News | April 25, 2000

Ferrets Provide Information on Plasticity of the Developing Brain

Ferrets Provide Information on Plasticity of the Developing Brain
Researchers from the Massachusetts Institute of Technology (MIT; Cambridge) Department of Brain and Cognitive Science (BCS) report in two papers in the April 20 issue of Nature that sensory input can have a significant effect in instructing the architecture of the brain. Using baby ferrets to study how brain cells take on their specialized roles, Mriganka Sur, head of the BCS, has found that some regions of the brain are not pre-determined to serve a particular function, but develop in response to the stimuli received. This research weighs in on a controversial issue—whether brain cells develop in response to intrinsic, genetically coded information, or extrinsic inputs, such as activity in sensory pathways.

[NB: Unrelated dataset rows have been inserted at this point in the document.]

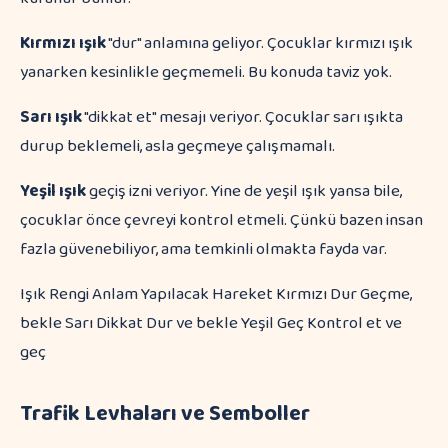
Kırmızı ışık
"dur" anlamına geliyor. Çocuklar kırmızı ışık
yanarken kesinlikle geçmemeli. Bu konuda taviz yok.
Sarı ışık
"dikkat et" mesajı veriyor. Çocuklar sarı ışıkta
durup beklemeli, asla geçmeye çalışmamalı.
Yeşil ışık
geçiş izni veriyor. Yine de yeşil ışık yansa bile,
çocuklar önce çevreyi kontrol etmeli. Çünkü bazen insan
fazla güvenebiliyor, ama temkinli olmakta fayda var.
Işık Rengi Anlam Yapılacak Hareket Kırmızı Dur Geçme,
bekle Sarı Dikkat Dur ve bekle Yeşil Geç Kontrol et ve
geç
Trafik Levhaları ve Semboller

The ferret offers a unique window into the developing brain, as they are born with relatively undeveloped brains. Capitalizing on this property, Sur and coworkers devised a way to coerce sensory neurons from the retina that normally provide input to the brain's primary visual cortex (VI) to instead innervate the primary auditory cortex (AI). When they did this, they found that the putative auditory brain cells take on the properties of the visual system, both with respect to form and function.

Earlier work from the Sur lab had shown that rewired AI regions are organized like the VI regions to the extent that different neurons are selective for different oriented visual stimuli. In the present work (ref. 2), they looked in detail at higher order features that characterize the normal VI region—the visual orientation columns—whose layout forms the basis of perception of visual stimuli. They found that the AI cells had a pinwheel organization and horizontal connections that are characteristic of the VI region and have no equivalent in the AI region.

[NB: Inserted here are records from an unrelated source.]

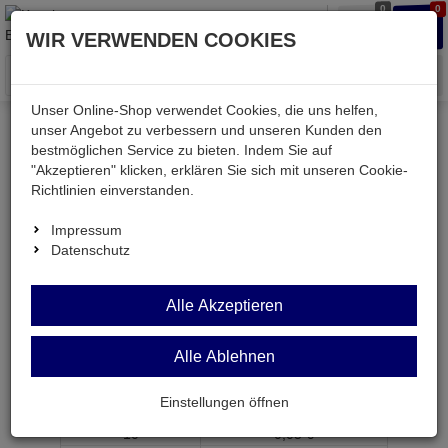
0
0
Waren
Merkzettel
Anmelden
Anmelden
WIR VERWENDEN COOKIES
aufklappen
aufkla
Menü
Unser Online-Shop verwendet Cookies, die uns helfen,
unser Angebot zu verbessern und unseren Kunden den
bestmöglichen Service zu bieten. Indem Sie auf
Weiter einkaufen
Kessler electronic
M1206 232K
"Akzeptieren" klicken, erklären Sie sich mit unseren Cookie-
Richtlinien einverstanden.
Impressum
Datenschutz
M1206 232K
Alle Akzeptieren
SMD-Widerstand 232 KOhm 1% 0,25W BF 1206
Artikel-Nummer:
559600;0
Alle Ablehnen
ab Menge
Preis je Stück
Einstellungen öffnen
1
0,
15
€
10
0,
05
€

Retinal projections to auditory thalamus in a rewired ferret.

In the second paper (ref. 3), Sur and coworkers show that the animals with rewired brains actually see with their auditory cells. Given the option of receiving a reward from one side following light or the other following sound, the animals responded to the light, which showed that the animals could see light with their auditory cortex.

Taken together these results show that the pattern of activity alone can shape the architecture of the developing cortex. Of this result, Sur told Reuters, "What our work demonstrates is the tremendous capacity for vision to be mediated by new areas of the brain. So if there is blindness that is due to loss of the cortex that is visual, in principle, but not in practice, other areas of the cortex can take over the function of the visual cortex. That is what our work suggests."

References

  1. Roe, A.W., "Visual projections routed to the auditory pathway in ferrets: receptive fields of visual neurons in the primary auditory cortex," J. Neurosciences 12: 3651-4, 1992.
  2. Sharma, J, et al., "Induction of visual orientation modules in the auditory cortex," Nature 404: 841-7, 2000.
  3. Von Melchner, L. et al., "Visual behavior mediated by retinal projections directed to the auditory pathway," Nature 404: 871-866, 2000.